Pogoń Duszniki pokonała ligowego rywala Unię Złoty Stok 2:0 i zagra z czwartoligowcem z Bielawy. Zespół Michała Łaskiego (cały mecz na ławce rezerwowych) doprowadził do dogrywki w Nowej Rudzie dopiero w 92 minucie gry, a po bezbramkowej dogrywce wygrał 4:2 z miejscowym Piastem. Czwartoligowca z Nowej Rudy nie prowadził już wałbrzyszanin Tomasz Poros, który latem objął Piasta - 0 wygranych w 6 meczach, po takim bilansie nie może dziwić decyzja zarządu. W pucharowym meczu przeciwko Bielawiance zagrali wałbrzyszanie Wojciech Rzeczycki oraz Michał Starczukowski.
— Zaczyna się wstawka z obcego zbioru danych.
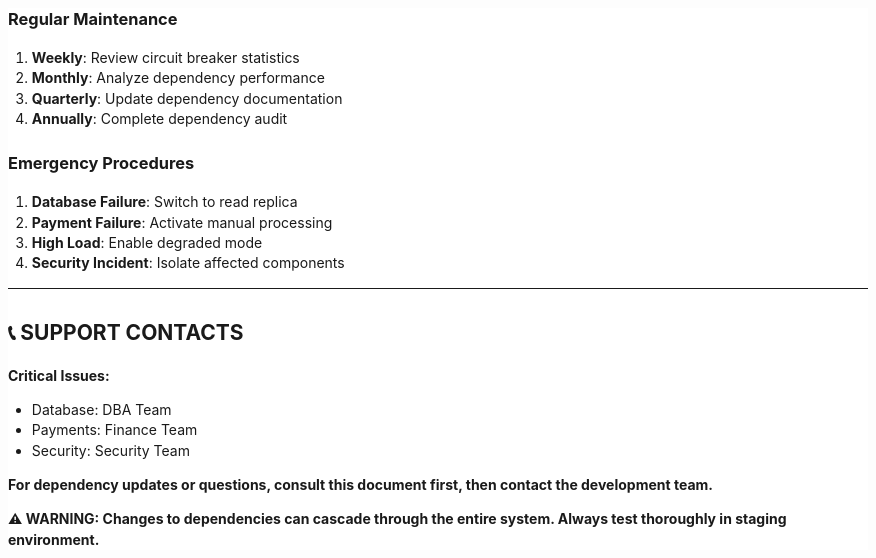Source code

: ### Regular Maintenance

1. **Weekly**: Review circuit breaker statistics
2. **Monthly**: Analyze dependency performance
3. **Quarterly**: Update dependency documentation
4. **Annually**: Complete dependency audit

### Emergency Procedures

1. **Database Failure**: Switch to read replica
2. **Payment Failure**: Activate manual processing
3. **High Load**: Enable degraded mode
4. **Security Incident**: Isolate affected components

---

## 📞 SUPPORT CONTACTS

**Critical Issues:**
- Database: DBA Team
- Payments: Finance Team  
- Security: Security Team

**For dependency updates or questions, consult this document first, then contact the development team.**

**⚠️ WARNING: Changes to dependencies can cascade through the entire system. Always test thoroughly in staging environment.**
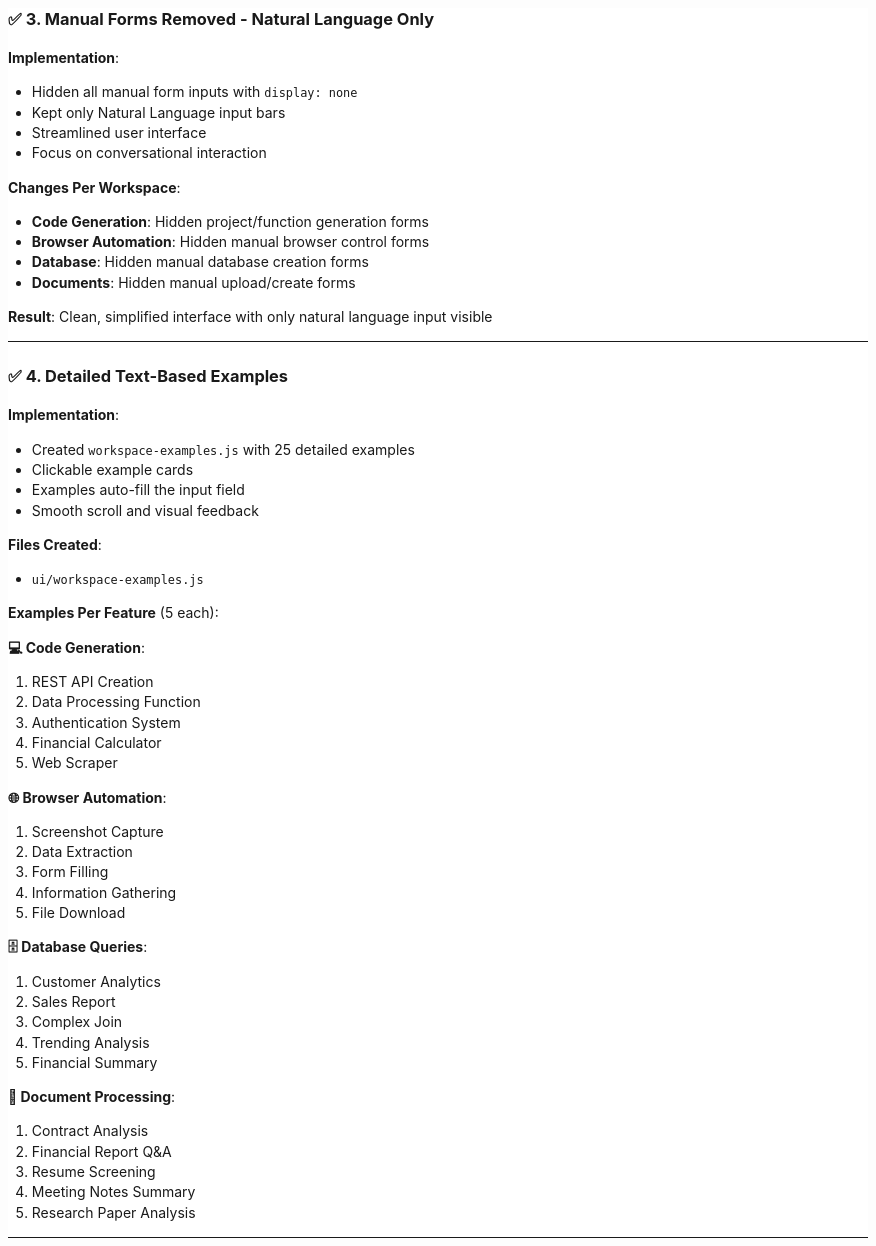 
### ✅ 3. Manual Forms Removed - Natural Language Only

**Implementation**:
- Hidden all manual form inputs with `display: none`
- Kept only Natural Language input bars
- Streamlined user interface
- Focus on conversational interaction

**Changes Per Workspace**:
- **Code Generation**: Hidden project/function generation forms
- **Browser Automation**: Hidden manual browser control forms  
- **Database**: Hidden manual database creation forms
- **Documents**: Hidden manual upload/create forms

**Result**: Clean, simplified interface with only natural language input visible

---

### ✅ 4. Detailed Text-Based Examples

**Implementation**:
- Created `workspace-examples.js` with 25 detailed examples
- Clickable example cards
- Examples auto-fill the input field
- Smooth scroll and visual feedback

**Files Created**:
- `ui/workspace-examples.js`

**Examples Per Feature** (5 each):

**💻 Code Generation**:
1. REST API Creation
2. Data Processing Function
3. Authentication System
4. Financial Calculator
5. Web Scraper

**🌐 Browser Automation**:
1. Screenshot Capture
2. Data Extraction
3. Form Filling
4. Information Gathering
5. File Download

**🗄️ Database Queries**:
1. Customer Analytics
2. Sales Report
3. Complex Join
4. Trending Analysis
5. Financial Summary

**📄 Document Processing**:
1. Contract Analysis
2. Financial Report Q&A
3. Resume Screening
4. Meeting Notes Summary
5. Research Paper Analysis

---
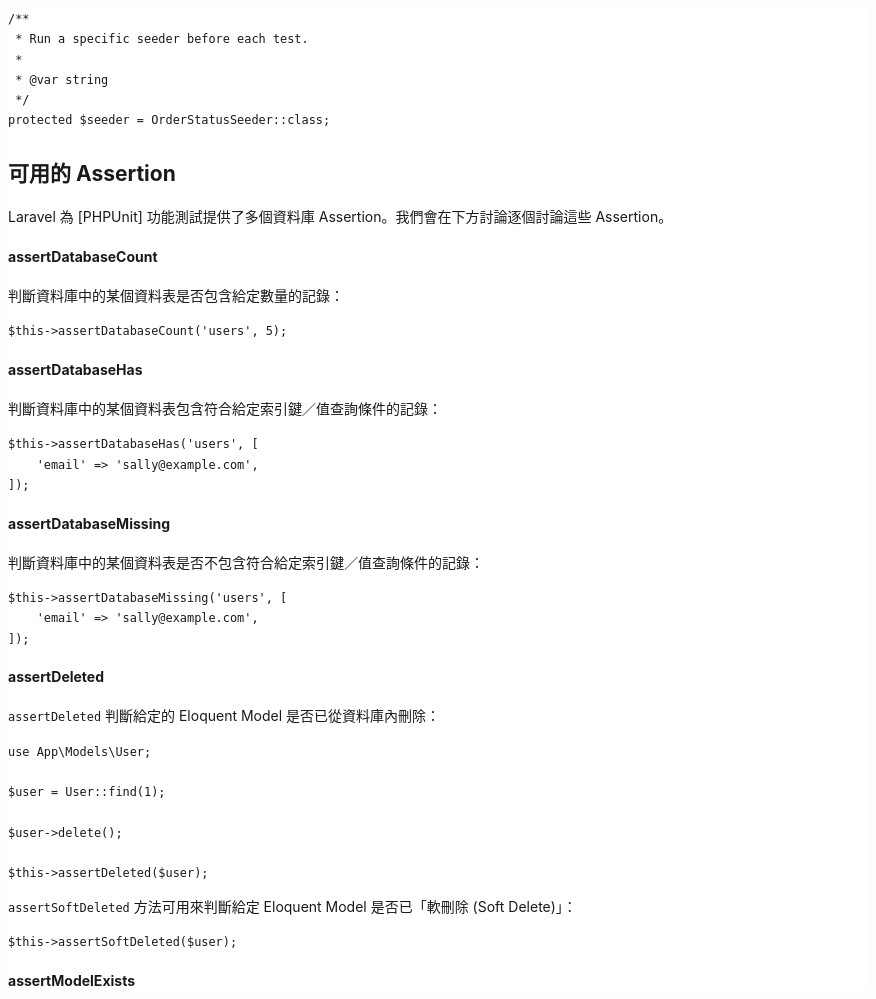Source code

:     /**
     * Run a specific seeder before each test.
     *
     * @var string
     */
    protected $seeder = OrderStatusSeeder::class;
<a name="available-assertions"></a>

## 可用的 Assertion

Laravel 為 [PHPUnit] 功能測試提供了多個資料庫 Assertion。我們會在下方討論逐個討論這些 Assertion。

<a name="assert-database-count"></a>

#### assertDatabaseCount

判斷資料庫中的某個資料表是否包含給定數量的記錄：

    $this->assertDatabaseCount('users', 5);
<a name="assert-database-has"></a>

#### assertDatabaseHas

判斷資料庫中的某個資料表包含符合給定索引鍵／值查詢條件的記錄：

    $this->assertDatabaseHas('users', [
        'email' => 'sally@example.com',
    ]);
<a name="assert-database-missing"></a>

#### assertDatabaseMissing

判斷資料庫中的某個資料表是否不包含符合給定索引鍵／值查詢條件的記錄：

    $this->assertDatabaseMissing('users', [
        'email' => 'sally@example.com',
    ]);
<a name="assert-deleted"></a>

#### assertDeleted

`assertDeleted` 判斷給定的 Eloquent Model 是否已從資料庫內刪除：

    use App\Models\User;
    
    $user = User::find(1);
    
    $user->delete();
    
    $this->assertDeleted($user);
`assertSoftDeleted` 方法可用來判斷給定 Eloquent Model 是否已「軟刪除 (Soft Delete)」：

    $this->assertSoftDeleted($user);
<a name="assert-model-exists"></a>

#### assertModelExists
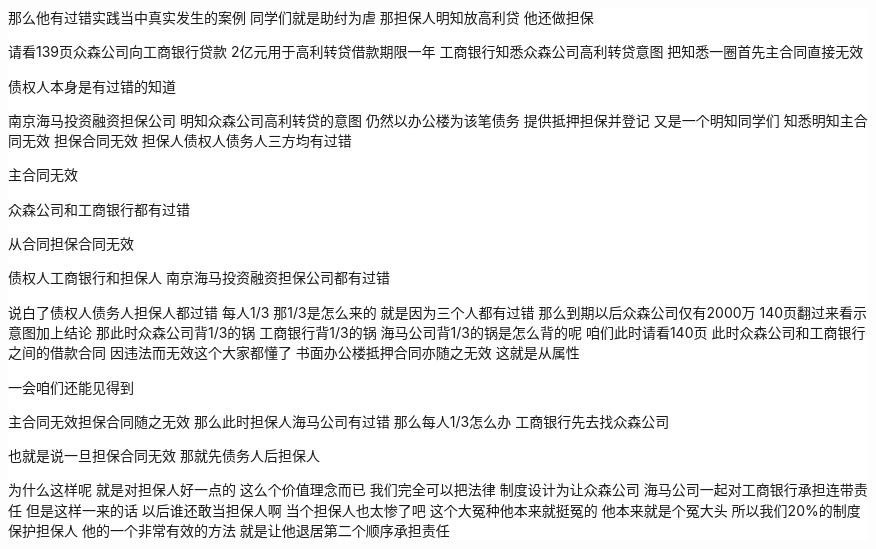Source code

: 那么他有过错实践当中真实发生的案例
同学们就是助纣为虐
那担保人明知放高利贷
他还做担保

请看139页众森公司向工商银行贷款
2亿元用于高利转贷借款期限一年
工商银行知悉众森公司高利转贷意图
把知悉一圈首先主合同直接无效

债权人本身是有过错的知道

南京海马投资融资担保公司
明知众森公司高利转贷的意图
仍然以办公楼为该笔债务
提供抵押担保并登记
又是一个明知同学们
知悉明知主合同无效
担保合同无效
担保人债权人债务人三方均有过错

主合同无效

众森公司和工商银行都有过错

从合同担保合同无效

债权人工商银行和担保人
南京海马投资融资担保公司都有过错

说白了债权人债务人担保人都过错
每人1/3
那1/3是怎么来的
就是因为三个人都有过错
那么到期以后众森公司仅有2000万
140页翻过来看示意图加上结论
那此时众森公司背1/3的锅
工商银行背1/3的锅
海马公司背1/3的锅是怎么背的呢
咱们此时请看140页
此时众森公司和工商银行之间的借款合同
因违法而无效这个大家都懂了
书面办公楼抵押合同亦随之无效
这就是从属性

一会咱们还能见得到

主合同无效担保合同随之无效
那么此时担保人海马公司有过错
那么每人1/3怎么办
工商银行先去找众森公司

也就是说一旦担保合同无效
那就先债务人后担保人

为什么这样呢
就是对担保人好一点的
这么个价值理念而已
我们完全可以把法律
制度设计为让众森公司
海马公司一起对工商银行承担连带责任
但是这样一来的话
以后谁还敢当担保人啊
当个担保人也太惨了吧
这个大冤种他本来就挺冤的
他本来就是个冤大头
所以我们20%的制度保护担保人
他的一个非常有效的方法
就是让他退居第二个顺序承担责任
Największa niespodzianka pucharowa miała miejsce w Jedlinie, gdzie odpadła czwartoligowa Polonia-Stal. Świdniczanie już w ubiegłej rundzie mieli problemy z odniesieniem zwycięstwa nad słabiutkim Podgórzem Wałbrzych, kiedy to szybko odrobili dwubramkową stratę - teraz role się prowadzenie 2:0 i porażka! Na celne strzały Szuby i Borowego Zdrój odpowiedział golami Chabrowskiego (dwa, w tym decydujące trafienie w doliczonym czasie gry) i Lipińskiego. Rywalem piłkarzy z Jedliny będzie kolejny czwartoligowiec - AKS Strzegom, który w rzutach karnych pokonał Karolinę w Jaworzynie Śląskiej. W zespole gospodarzy cały mecz rozegrał Adrian Mrowiec, a Maksym Tatuśko pojawił się dopiero po przerwie.
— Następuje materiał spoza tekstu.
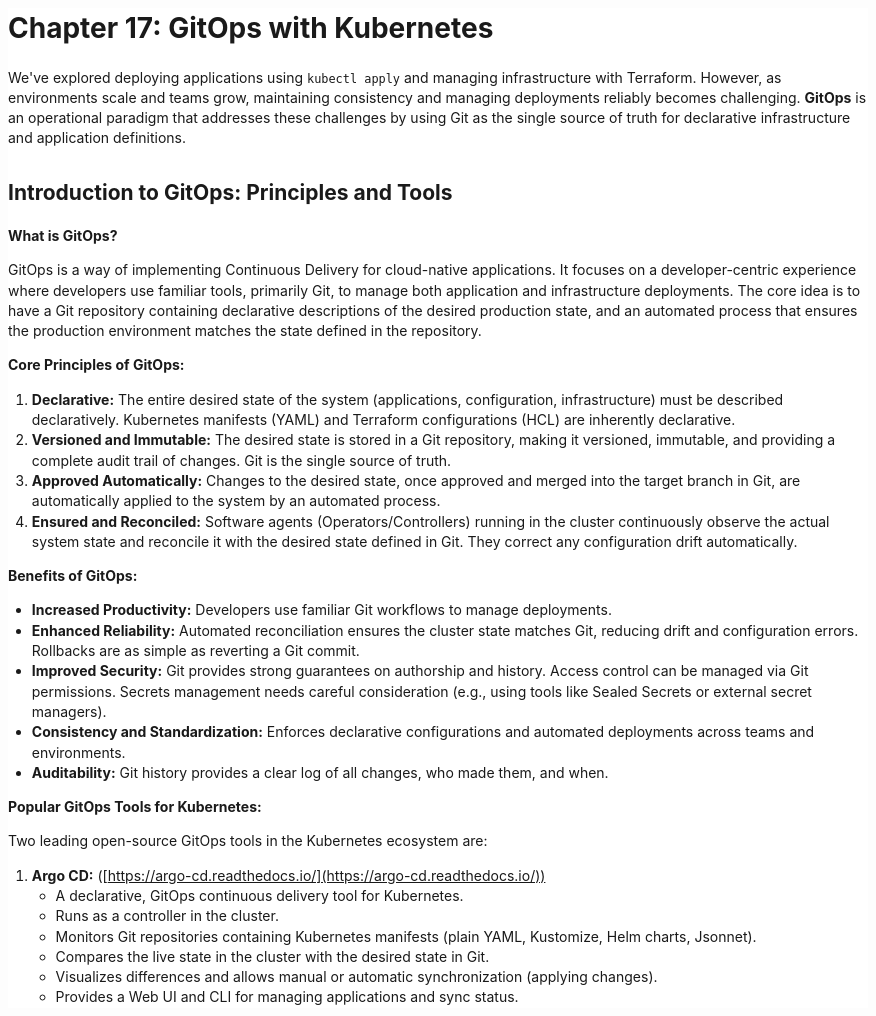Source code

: # Chapter 17: GitOps with Kubernetes

We've explored deploying applications using `kubectl apply` and managing infrastructure with Terraform. However, as environments scale and teams grow, maintaining consistency and managing deployments reliably becomes challenging. **GitOps** is an operational paradigm that addresses these challenges by using Git as the single source of truth for declarative infrastructure and application definitions.

## Introduction to GitOps: Principles and Tools

**What is GitOps?**

GitOps is a way of implementing Continuous Delivery for cloud-native applications. It focuses on a developer-centric experience where developers use familiar tools, primarily Git, to manage both application and infrastructure deployments. The core idea is to have a Git repository containing declarative descriptions of the desired production state, and an automated process that ensures the production environment matches the state defined in the repository.

**Core Principles of GitOps:**

1.  **Declarative:** The entire desired state of the system (applications, configuration, infrastructure) must be described declaratively. Kubernetes manifests (YAML) and Terraform configurations (HCL) are inherently declarative.
2.  **Versioned and Immutable:** The desired state is stored in a Git repository, making it versioned, immutable, and providing a complete audit trail of changes. Git is the single source of truth.
3.  **Approved Automatically:** Changes to the desired state, once approved and merged into the target branch in Git, are automatically applied to the system by an automated process.
4.  **Ensured and Reconciled:** Software agents (Operators/Controllers) running in the cluster continuously observe the actual system state and reconcile it with the desired state defined in Git. They correct any configuration drift automatically.

**Benefits of GitOps:**

*   **Increased Productivity:** Developers use familiar Git workflows to manage deployments.
*   **Enhanced Reliability:** Automated reconciliation ensures the cluster state matches Git, reducing drift and configuration errors. Rollbacks are as simple as reverting a Git commit.
*   **Improved Security:** Git provides strong guarantees on authorship and history. Access control can be managed via Git permissions. Secrets management needs careful consideration (e.g., using tools like Sealed Secrets or external secret managers).
*   **Consistency and Standardization:** Enforces declarative configurations and automated deployments across teams and environments.
*   **Auditability:** Git history provides a clear log of all changes, who made them, and when.

**Popular GitOps Tools for Kubernetes:**

Two leading open-source GitOps tools in the Kubernetes ecosystem are:

1.  **Argo CD:** ([https://argo-cd.readthedocs.io/](https://argo-cd.readthedocs.io/))
    *   A declarative, GitOps continuous delivery tool for Kubernetes.
    *   Runs as a controller in the cluster.
    *   Monitors Git repositories containing Kubernetes manifests (plain YAML, Kustomize, Helm charts, Jsonnet).
    *   Compares the live state in the cluster with the desired state in Git.
    *   Visualizes differences and allows manual or automatic synchronization (applying changes).
    *   Provides a Web UI and CLI for managing applications and sync status.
Victoria Świebodzice wygrała 1:0 w Gorcach z Górnikiem i w walce o półfinał spotka się z inną drużyną o tej samej nazwie, tyle, że grającą w trzeciej lidze. Wałbrzyszanie po 14 latach ponownie wystąpili na boisku w Witkowie Świdnickim. W sezonie 2002/03 trenowany przez Ryszarda Mordaka Górnik/Zagłębie pokonał Grom 3:0 po golach Wojciecha Błażyńskiego 2 i Marcina Miecznikowskiego. Tym razem oba zespoły dzielą dwie klasy rozgrywkowe i łatwo było wskazać faworyta. Piłkarze z Witkowa w obecnym sezonie zanotowali komplet 7 porażek, strzelili zaledwie 5 bramek tracąc przy tym 20. Problemy kadrowe powodują, że w większości meczów Grom występuje gołą jedenastką. Ostoją linii defensywnej jest Jarosław Solarz, który swego czasu był ikoną defensywy drużyny z Ratuszowej.
Jarosław Solarz w koszulce Gromu i reklamą własnej firmy [foto: D.Broniszewski] |
Solarz w ostatniej kolejce klasy okręgowej strzelił bramkę w Szczawnie Zdroju, ale takich fajerwerków w jego wykonaniu nie zobaczyliśmy w pucharowym meczu przeciwko Górnikowi. Co ciekawe wśród wałbrzyszan wystąpili dwaj byli boiskowi koledzy - Damian Jaroszewski i Marcin Morawski, który po raz kolejny zdobył bramkę strzałem z dystansu. Wałbrzyszanie bardziej skupili się na uniknięciu kontuzji, odniesieniu sukcesu jak najmniejszym nakładem sił, niż na kreowaniu sytuacji do festiwalu bramek. Warte odnotowania są debiuty Denisa Deca i Olivera Długokęckiego w seniorach. Więcej młodzieży, to większa rywalizacja wśród młodzieżowców, co może przynieść jedynie korzyść dla trzecioligowca.